Task directions:
Every line below needs to be reproduced exactly.
═════ Data section ═════
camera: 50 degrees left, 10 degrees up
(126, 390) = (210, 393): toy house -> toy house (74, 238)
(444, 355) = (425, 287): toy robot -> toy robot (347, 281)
═════
Solution to the problem:
camera: 50 degrees left, 10 degrees up
(126, 390) = (210, 393): toy house -> toy house (74, 238)
(444, 355) = (425, 287): toy robot -> toy robot (347, 281)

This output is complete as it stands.